# [WHAT THE EXERCISE ASKS]
Please retype the data that follows, starting at the line containing "ダウンロード数が多い人気のスマホ壁紙をラン" and stopping after the last line.

[Recorded data]
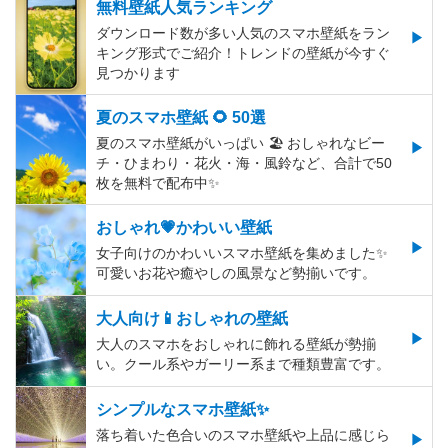
無料壁紙人気ランキング
ダウンロード数が多い人気のスマホ壁紙をラン
キング形式でご紹介！トレンドの壁紙が今すぐ
見つかります
夏のスマホ壁紙 🌻 50選
夏のスマホ壁紙がいっぱい 🏖 おしゃれなビー
チ・ひまわり・花火・海・風鈴など、合計で50
枚を無料で配布中✨
おしゃれ💗かわいい壁紙
女子向けのかわいいスマホ壁紙を集めました✨
可愛いお花や癒やしの風景など勢揃いです。
大人向け📱おしゃれの壁紙
大人のスマホをおしゃれに飾れる壁紙が勢揃
い。クール系やガーリー系まで種類豊富です。
シンプルなスマホ壁紙✨
落ち着いた色合いのスマホ壁紙や上品に感じら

# [ANSWER SPACE]
ダウンロード数が多い人気のスマホ壁紙をラン
キング形式でご紹介！トレンドの壁紙が今すぐ
見つかります
夏のスマホ壁紙 🌻 50選
夏のスマホ壁紙がいっぱい 🏖 おしゃれなビー
チ・ひまわり・花火・海・風鈴など、合計で50
枚を無料で配布中✨
おしゃれ💗かわいい壁紙
女子向けのかわいいスマホ壁紙を集めました✨
可愛いお花や癒やしの風景など勢揃いです。
大人向け📱おしゃれの壁紙
大人のスマホをおしゃれに飾れる壁紙が勢揃
い。クール系やガーリー系まで種類豊富です。
シンプルなスマホ壁紙✨
落ち着いた色合いのスマホ壁紙や上品に感じら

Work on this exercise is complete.